Pour vivre mieux avec le trouble psychique, j’ai eu plusieurs formes de ressources, certaines venant de moi-même et d’autres extérieures. La psychothérapie a été pour moi la ressource la plus importante, j’ai pu essayer d’y comprendre mon histoire et ce qui m’arrivait, sans toujours comprendre comment se passait la communication entre le thérapeute et moi. L’acceptation de ma maladie a pu s’intégrer petit à petit à mon autonomie en contrainte choisie. Pour accompagner ma psychothérapie, je me réservais des heures pour de la remémoration. Je choisissais des périodes de ma vie, que je passais en revue de mémoire, pour y distinguer peut-être des motifs de difficultés. A côté de ce travail plutôt solitaire, j’ai pu avoir des activités avec d’autres gens dans des lieux d’intégration sociale. Je regagnais déjà en autonomie et en mieux-être.

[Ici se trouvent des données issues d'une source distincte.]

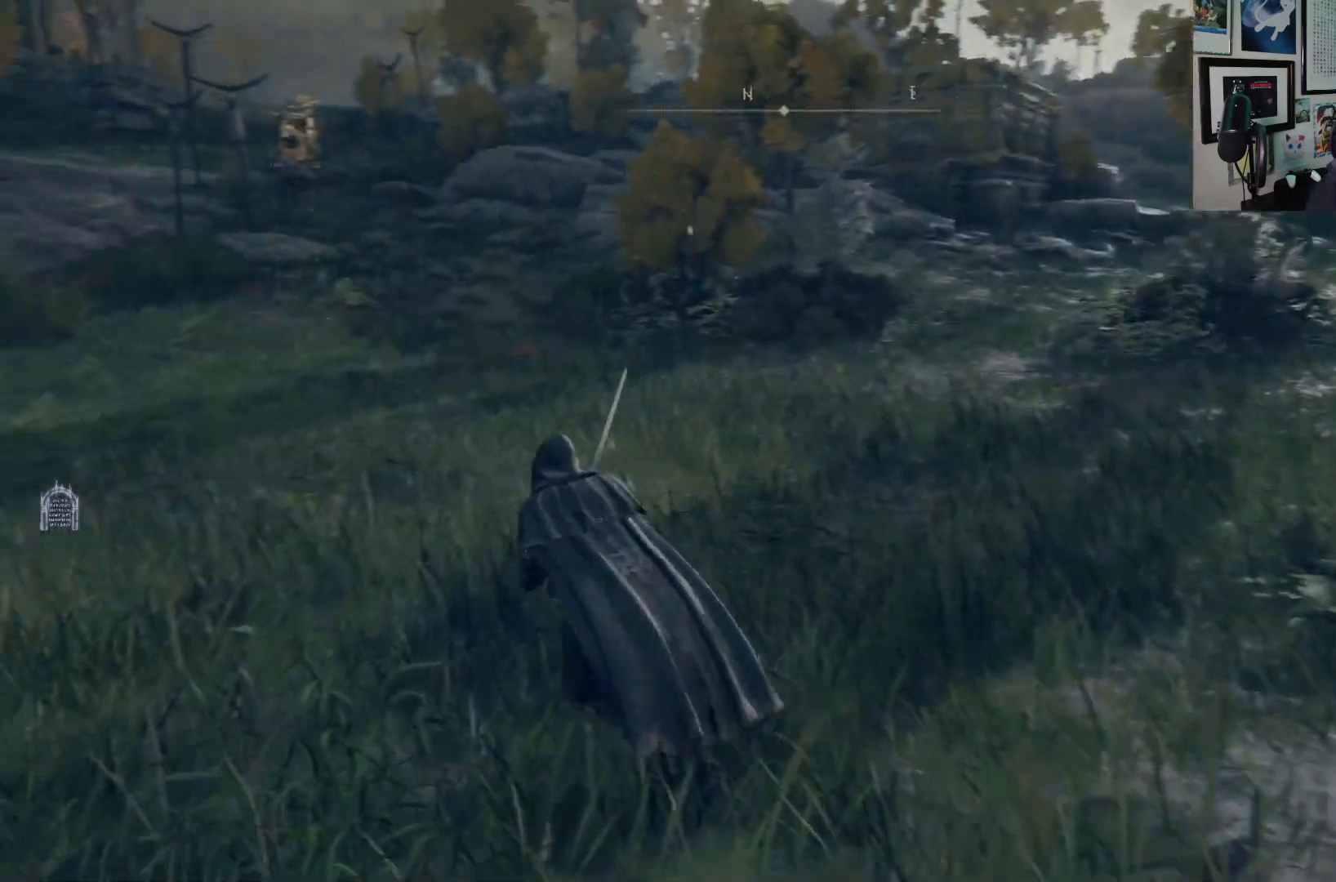
{"buttons": [], "left_stick": "up-left", "right_stick": "center", "events": []}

Mon diagnostic et les symptômes de mon trouble bipolaire m’ont permis de développer des ressources contre la maladie. La tentative est celle de domestiquer, d’apprivoiser un état de crise qui s’exprime par le délire, l’accélération des pensées, le sentiment de toute-puissance, dans un plaisir incertain. Là, on peut être averti, mais apprivoiser est difficile. Pour les signes précurseurs, par-contre, on peut, à leur apparition, mettre en place des stratégies pour les calmer.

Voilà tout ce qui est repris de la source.